Grenzkontrollen in Japan

In Japan steigt die Angst vor Terrorangriffen und damit das Mißtrauen gegenüber Ausländern. Wer also nach Japan auswandern möchte, sollte sich das gut überlegen.

Seit Mitte November müssen Ausländer am Flughafen nicht mehr nur ihren Ausweis vorzeigen, sondern auch Fingerabdrücke abgeben, Fotos machen lassen und sich einem kleinen Verhör aussetzen. Diese Regelung gilt sogar für Ausländer, die ihren Wohnsitz in Japan haben. Eine Ausnahme dieser Regelung sind nur Kinder unter 16 Jahren, Diplomaten und Familien von im Zweiten Weltkrieg nach Japan verschleppten Koreanern. Diese Daten sollen 70 Jahre gespeichert werden.

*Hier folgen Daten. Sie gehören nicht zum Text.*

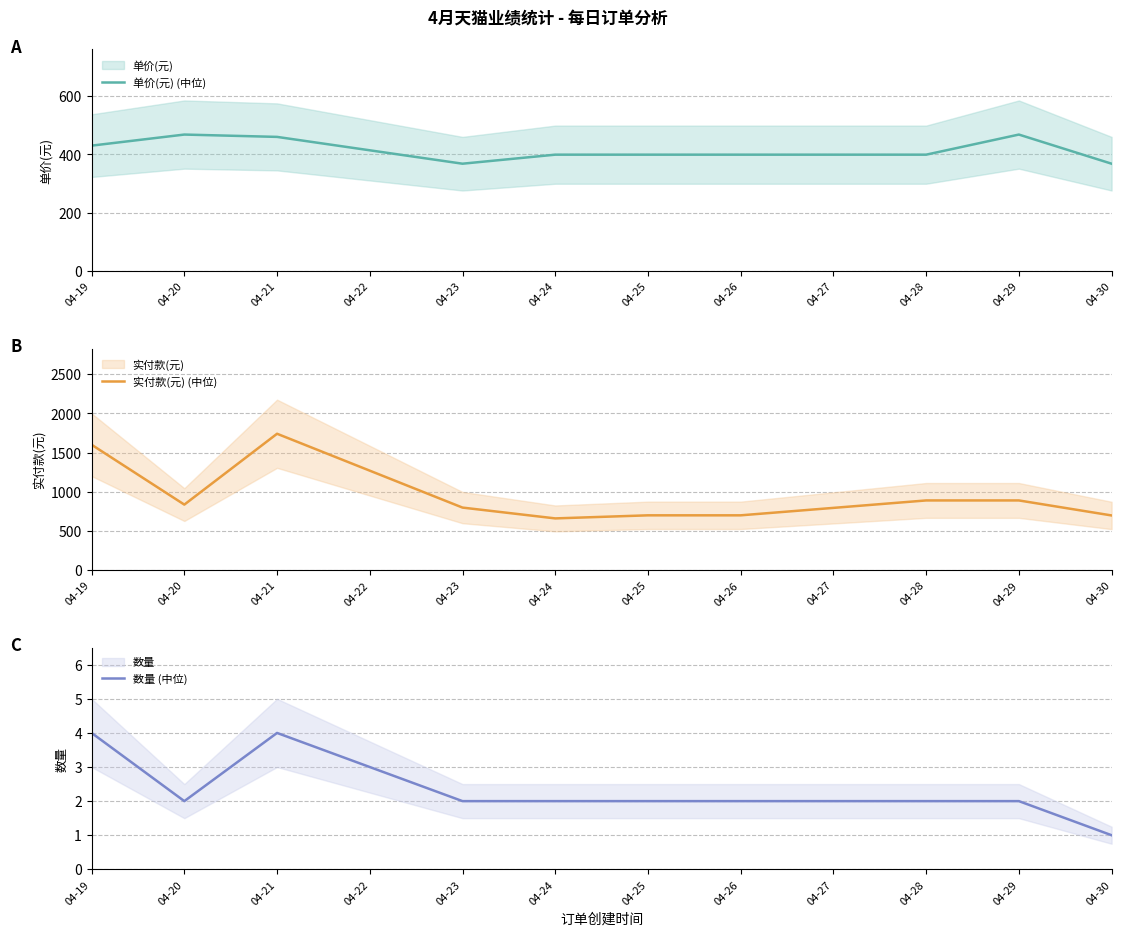

Where is 单价(元) (中位) nearest to the value 418?

04-19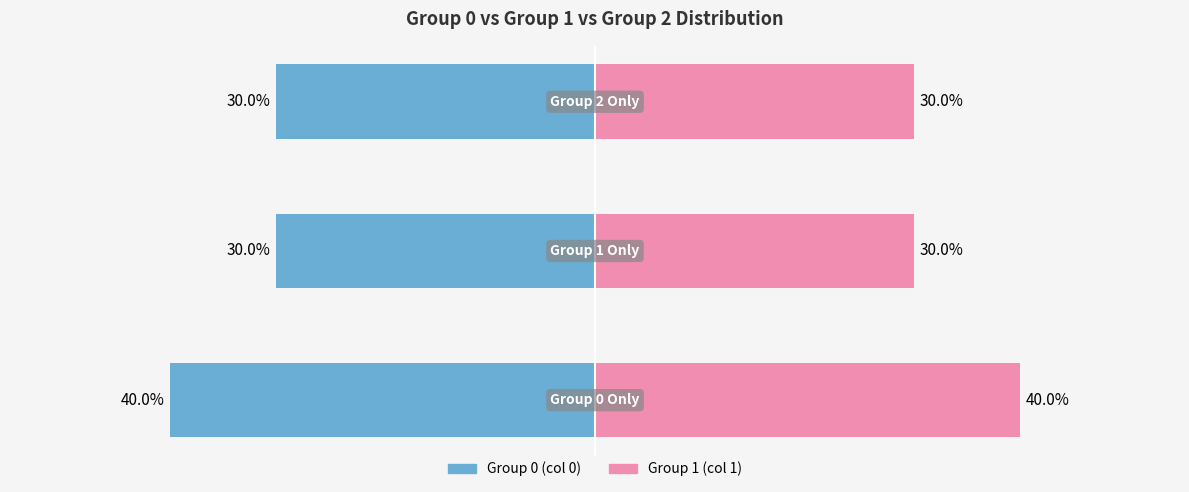

True or false: Group 0 (col 0) has a value of -10 at 2.

False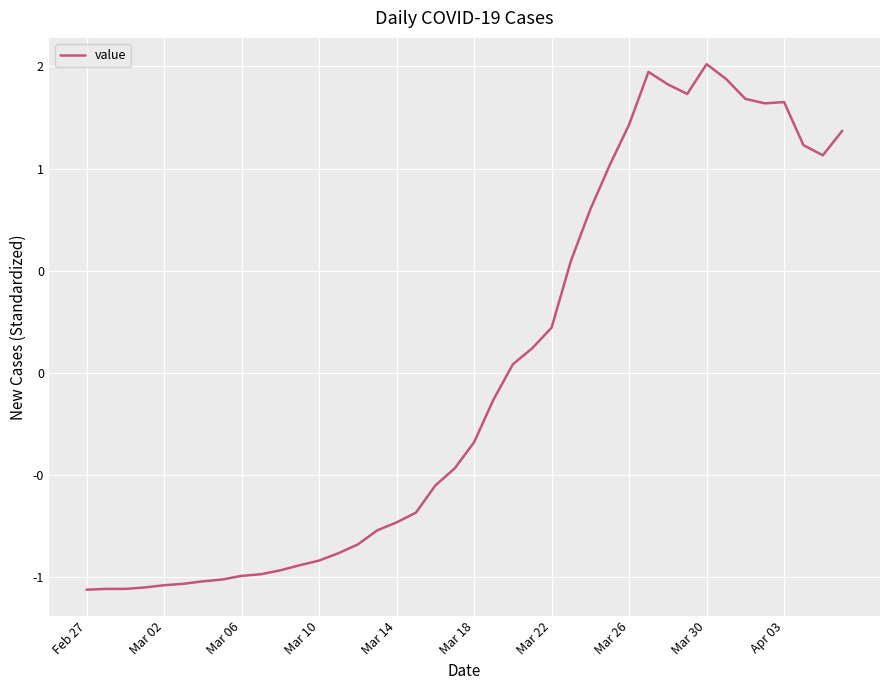

Does the chart have visible grid lines?

Yes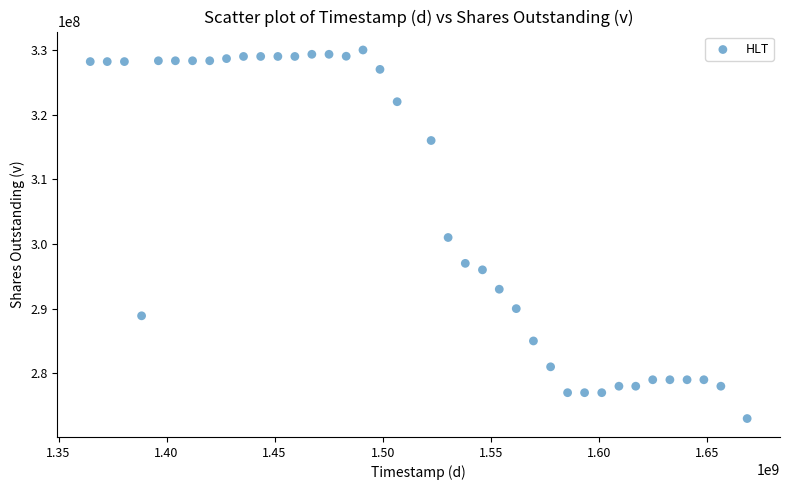

What is the range of X values (max minus min)?

304027485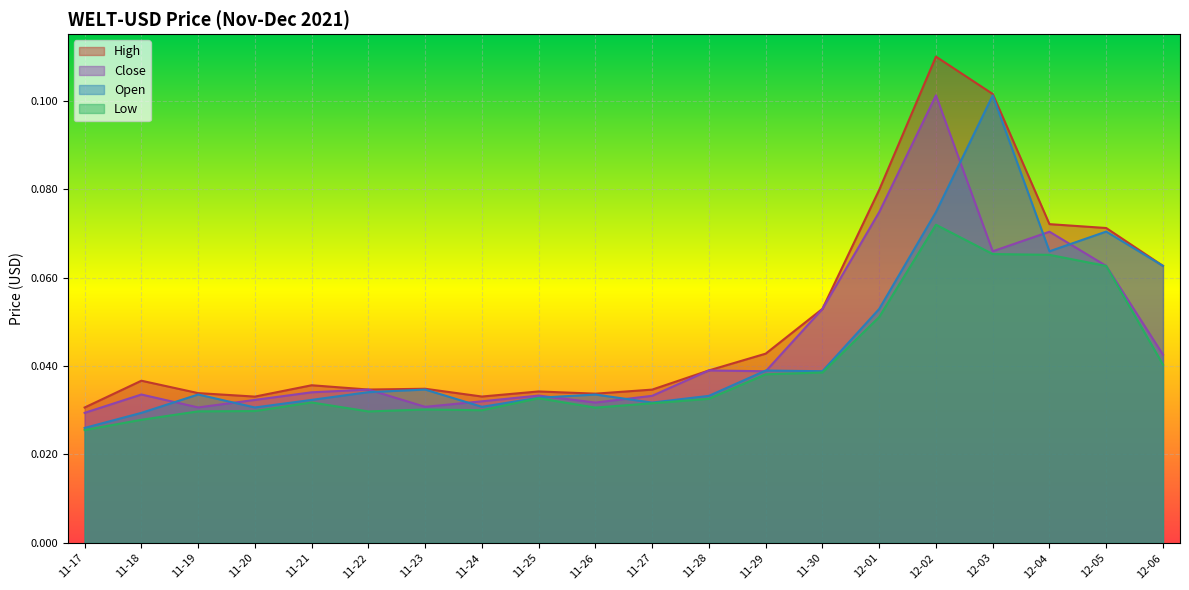

What is the sum of all Close values?

0.9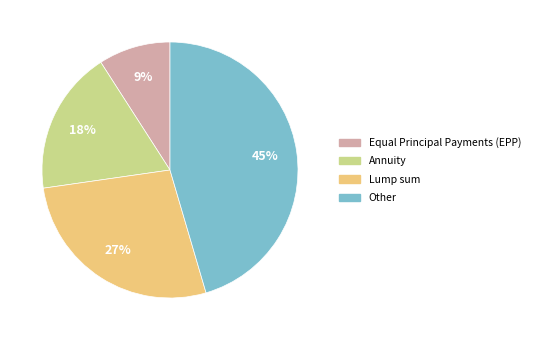

Which slice is the largest?

Other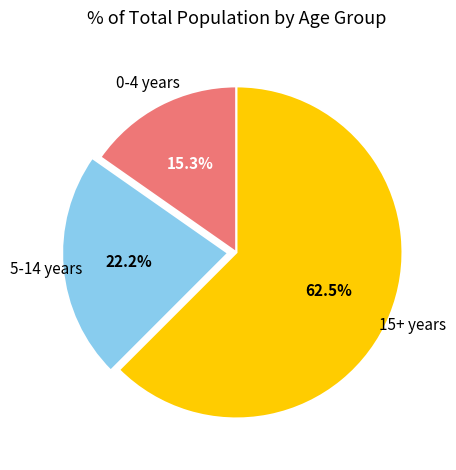

How many slices are in this pie chart?

3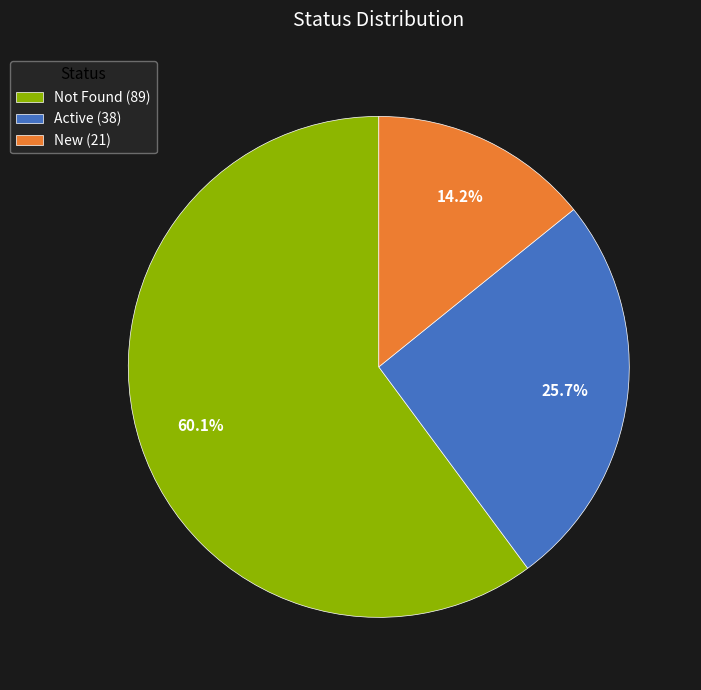

Does Not Found account for over 50% of the chart?

Yes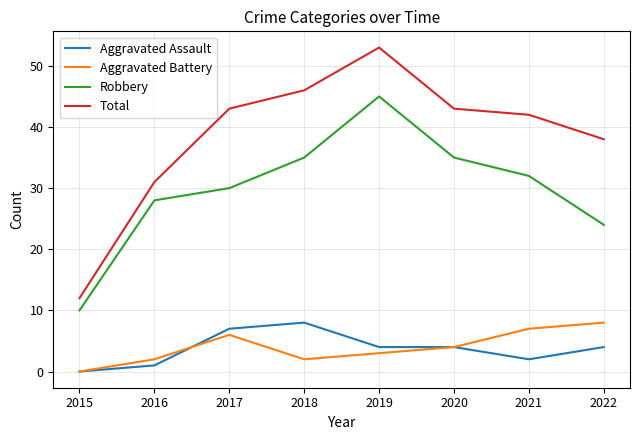

Which series has the largest total across all categories?

Total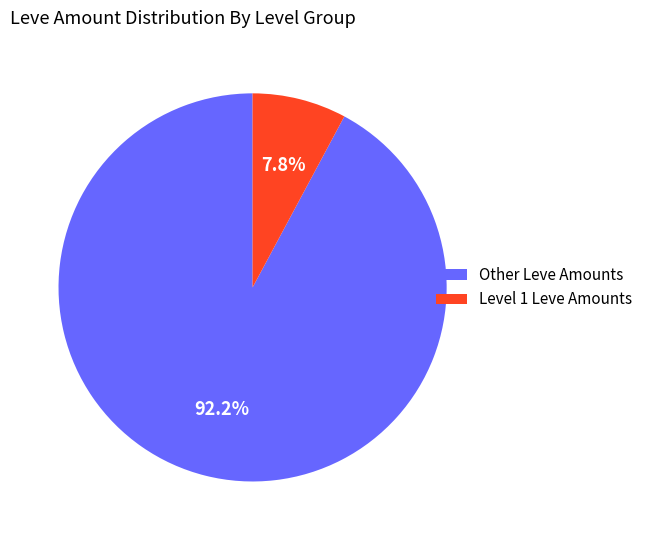

Does Level 1 Leve Amounts represent more than half of the total?

No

JapanIm Gegensatz dazu müssen Japaner nicht mal einen Personalausweis besitzen. Im Jahre 2006 wurden die Ausweise, die nur über Fotos und nicht über Fingerabdrücke verfügen sollten, vom japanischen Verfassungsgericht für verfassungswidrig erklärt, nachdem die Regierung Personalausweise einführen wollte und die Bevölkerung dagegen protestierte.

Makoto Teranaka von Amnesty International Japan sprach bei einer Protestveranstaltung sogar von Rassismus, da die Regierung die Terroranschläge des 11. September dazu nutze Menschenrechte zu verletzen und Ausländer als Zielscheiben zu benutzen. Auch der Autor eines Buches über Rassismus in Japan, Arudou Debito, ist der Meinung, daß die neuen Kontrollen ein Mittel seien, um Ausländer zu Verbrechern zu erklären. Ein weiterer Punkt sind Hinweisschilder an vielen öffentlichen Einrichtungen, die Ausländern den Zutritt verwehren: “Japanese only”.

Ob diese Maßnahmen sinnvoll sind, darf bezweifelt werden. Denn bei den Terroranschlägen, wie beispielsweise der Angriff mit Nervengas in der U-Bahn von Tokio 1995, die bis jetzt in Japan verübt worden sind, waren keine Ausländer, sondern Japaner beteiligt. Es bleibt abzuwarten, ob sich das Image von Japan verschlechtert, denn in diesem Falle wird das Fremdenverkehrsamt nach eigenen Angaben die Aussetzung dieser Maßnahmen fordern.